THE DATA =
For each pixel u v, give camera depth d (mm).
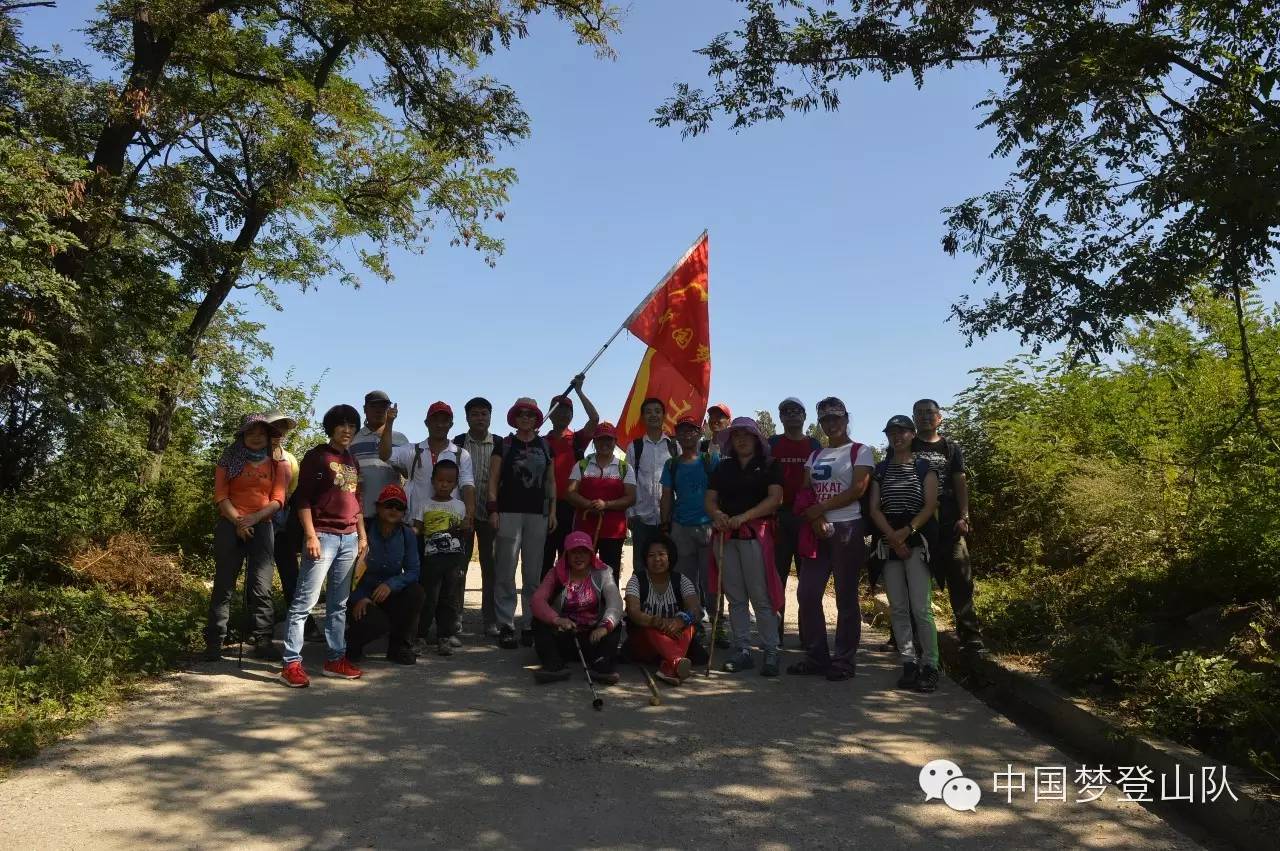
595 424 9047
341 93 12375
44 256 8719
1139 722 5305
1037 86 7277
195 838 4086
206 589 10172
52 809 4359
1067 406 11758
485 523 8508
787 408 8148
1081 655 6207
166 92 11344
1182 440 9617
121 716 5824
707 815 4438
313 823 4277
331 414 7000
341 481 6953
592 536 8086
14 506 9523
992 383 12648
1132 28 7324
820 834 4242
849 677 7004
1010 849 4117
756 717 6008
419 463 8016
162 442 12391
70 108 10531
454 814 4406
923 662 6707
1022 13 7895
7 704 5750
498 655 7668
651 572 7137
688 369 9672
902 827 4328
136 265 11594
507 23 12141
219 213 13141
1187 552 7566
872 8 8336
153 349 11484
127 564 9859
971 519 11445
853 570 7004
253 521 7223
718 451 8258
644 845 4102
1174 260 6836
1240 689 4996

TASK STATEMENT = What is needed is an exact reprint of every entry, pictures excluded.

OUTPUT BELOW =
For each pixel u v, give camera depth d (mm).
595 424 9047
341 93 12375
44 256 8719
1139 722 5305
1037 86 7277
195 838 4086
206 589 10172
52 809 4359
1067 406 11758
485 523 8508
787 408 8148
1081 655 6207
166 92 11344
1182 440 9617
121 716 5824
707 815 4438
313 823 4277
331 414 7000
341 481 6953
592 536 8086
14 506 9523
992 383 12648
1132 28 7324
820 834 4242
849 677 7004
1010 849 4117
756 717 6008
419 463 8016
162 442 12391
70 108 10531
454 814 4406
923 662 6707
1022 13 7895
7 704 5750
498 655 7668
651 572 7137
688 369 9672
902 827 4328
136 265 11594
507 23 12141
219 213 13141
1187 552 7566
872 8 8336
153 349 11484
127 564 9859
971 519 11445
853 570 7004
253 521 7223
718 451 8258
644 845 4102
1174 260 6836
1240 689 4996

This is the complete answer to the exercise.